Legal Due Diligence and Risk Mitigation in Corporate Sales

The applicable rules of law governing these transactions depend directly on the chosen mechanism of the company sale. Additionally, following the execution of the transaction, several crucial post-closing actions must be performed:

  1. Notifying creditors and commercial counterparties regarding the change of corporate ownership;
  2. Re-registering trademarks, operational licenses, and regulatory permits;
  3. Executing addenda or amendments to active commercial contracts, where required.

Given the complex web of regulatory frameworks governing corporate sales, independently navigating the nuances of applicable law can prove exceptionally challenging for business owners. Conducting a thorough operational audit of the target enterprise and accurately assessing liability exposure requires professional oversight. Proceeding without specialized legal counsel exposes entrepreneurs to severe structural risks, including:

  1. Materializing hidden corporate liabilities post-closing during ongoing operations;
  2. Forfeiting the entire capital investment deployed for the acquisition;
  3. Encountering documentation defects or structural errors that render the transaction legally invalid.
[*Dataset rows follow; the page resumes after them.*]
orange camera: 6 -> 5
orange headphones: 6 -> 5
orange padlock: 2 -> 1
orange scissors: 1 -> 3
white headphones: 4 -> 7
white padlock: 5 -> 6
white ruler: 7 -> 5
To avoid these adverse outcomes, corporate actors prioritize retaining highly qualified M&A attorneys who can evaluate transaction viability, conduct deep counterparty due diligence, structure defensive documentation, and represent client interests across all stages of the corporate sale.

Comprehensive Legal Support for Company Sales

  1. Advising corporate clients on strategic planning for business divestitures and company sales;
  2. Structuring and drafting mandatory documentation for complex corporate transactions;
  3. Conducting rigorous legal expertise and due diligence on corporate instruments;
  4. Performing comprehensive operational audits and systemic risk assessments;
  5. Executing counterparty due diligence and thorough background checks on prospective buyers.